Detaching is an interesting one. There’s pretending to be detached to try and manipulate your spouse into wanting you back, and then there’s actually being detached.

How do you do this? Well that’s an interesting question!

Part of it is fake it until you make it. Force yourself into hobbies, renovations, work, exercise, counselling, reading and personal development. This reduces the amount of time you depend on your spouse and their company, so it starts the detachment ball rolling.

The other, much more important part of detaching, is working on your mental health. It’s rebuilding your self worth and confidence and independence. At the moment, you can’t picture a life without your spouse because it’s all you know.
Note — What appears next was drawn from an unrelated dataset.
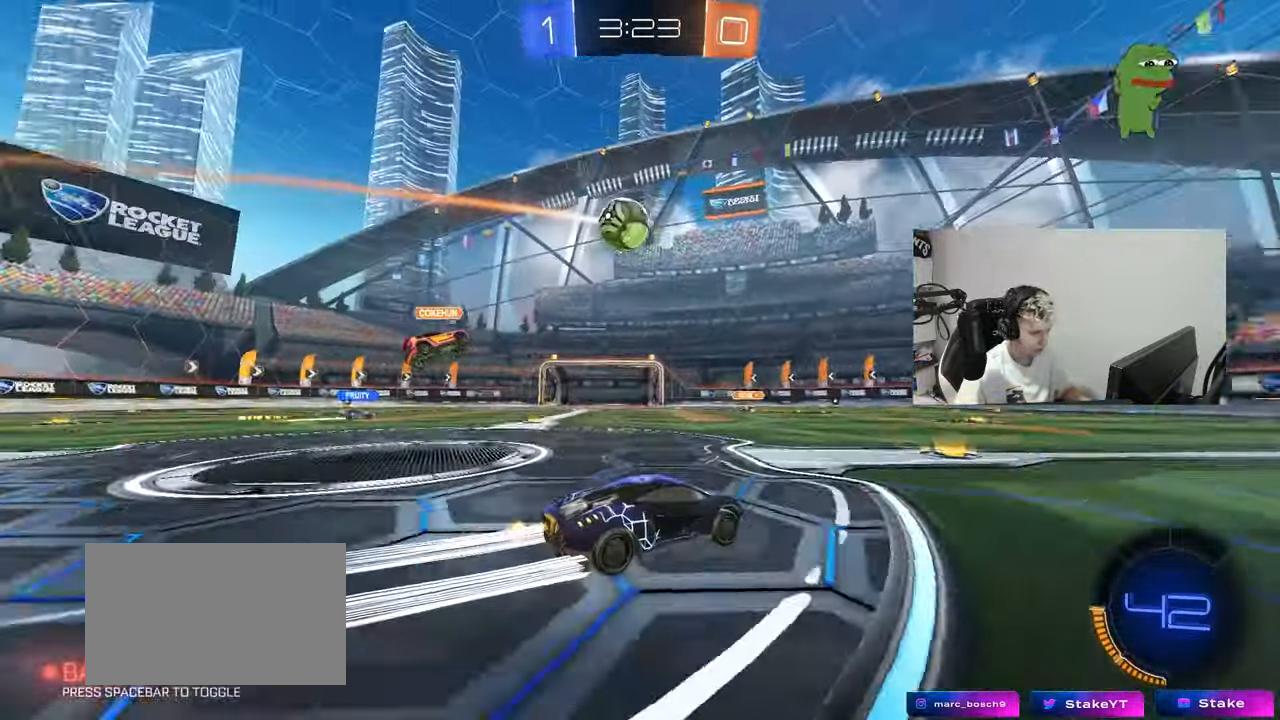
{"keys": ["a", "w"], "mouse": [], "mouse_move": "still", "events": [[17, "mouse_left", "down"], [117, "mouse_left", "up"], [267, "d", "down"], [351, "d", "up"], [451, "a", "down"]]}
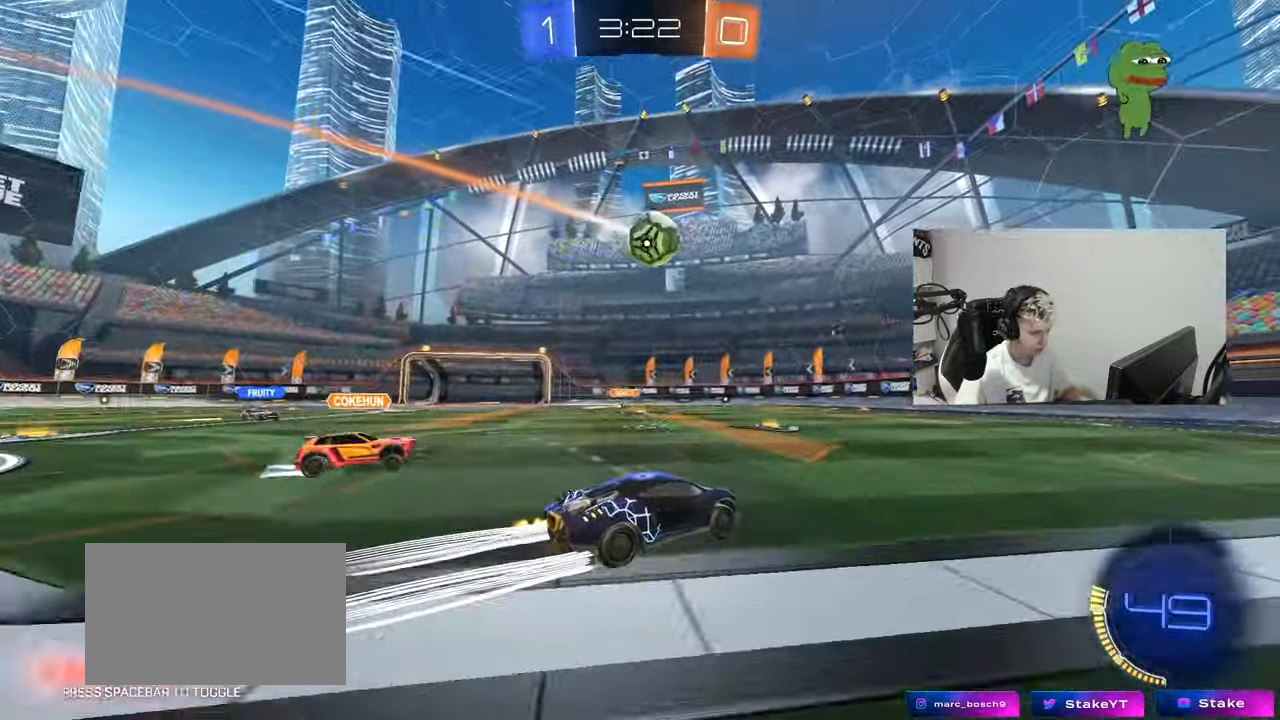
{"keys": ["w"], "mouse": [], "mouse_move": "still", "events": [[50, "a", "up"], [133, "d", "down"], [233, "d", "up"]]}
So you hang onto what you know (bumping into them, messages, communication, slowing down the divorce or them moving out).

When you truly come to love yourself, then you’ll drop the codependency which is actually why most people end up at this website. When you KNOW you’ll be okay with or without your spouse, you won’t have so much skin in the game. You won’t try to engineer time with them. You won’t get drawn into relationship discussions where they’re trying to confirm they’re doing the right thing, you won’t delay the divorce process hoping they’ll wake up.

And once they see their security blanket is no longer there, that’s the best chance you have that they might realise what they’re losing. Ironically, if you’ve REALLY detached, by the time they decide they might be interested, you’ll likely prefer the look of life without them.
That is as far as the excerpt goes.